Excerpt provided:
——————————

The meanings of words in natural language change over time—some evolve gradually, while others undergo rapid semantic shifts. Thanks to historical text corpora, it is possible to train vector models that capture these historical differences.

In this task, you will analyze **pre-trained embeddings (word2vec)** from two different eras:
- **1900** — a model trained exclusively on data from the early 20th century
- **1990** — a model trained on data close to the present day

These two models were trained **completely independently**. Your task will be to use these representations to build a classifier that determines whether **the meaning of a given word has changed significantly between 1900 and 1990**.

## Task

You will build a **binary classifier** that, for a given word, will return a label:

- **0 — semantically stable word**
- **1 — a word whose meaning has changed**

## Data

- `train.csv` — training set (word + label)
- `valid.csv` — validation set for local testing
- `1900-vocab.pkl` and `1900-w.npy` — vocabulary and embedding matrix from 1900
- `1990-vocab.pkl` and `1990-w.npy` — an analogous set for the year 1990

## Evaluation Criterion

To evaluate your solution, we use the **Balanced Accuracy** metric, which is the average of the classification accuracy for the positive class and the negative class. In other words:

$$ \text{Balanced Accuracy} = \frac{1}{2}(\text{TPR} + \text{TNR}) $$

which is the average of sensitivity (TPR) and specificity (TNR).

——————————

Dataset excerpt:
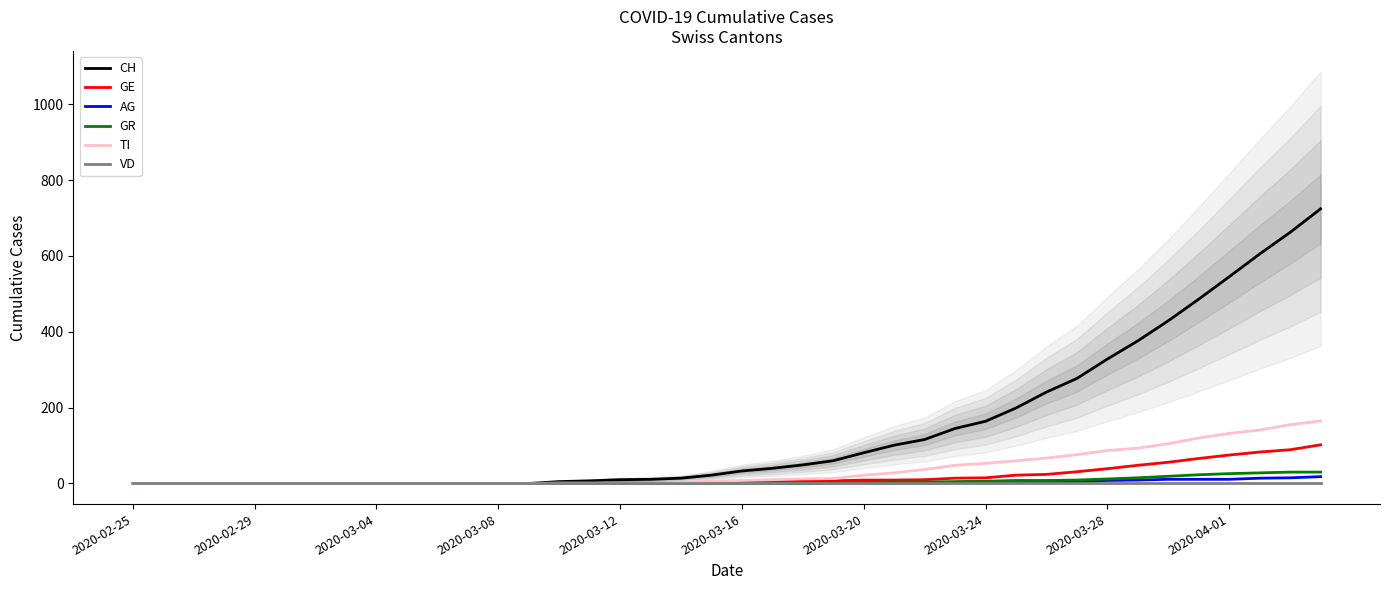

What is the difference between the GE values at 25 and 19?

5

——————————

Extend the write-up of the word-meaning-change classifier task, picking up from where it stops.

Response below:
This is a metric resistant to imbalanced datasets.

You return **hard labels (0/1)**.

The notebook contains an `evaluate_algorithm` function, which you can use to test your model on `valid.csv`.

For this task, you can score between 0 and 100 points. The score will be scaled linearly depending on the Balanced Accuracy value:

- **Balanced Accuracy ≤ 0.7**: 0 points.
- **Balanced Accuracy ≥ 0.87**: 100 points.
- **Values between 0.7 and 0.87**: scaled linearly.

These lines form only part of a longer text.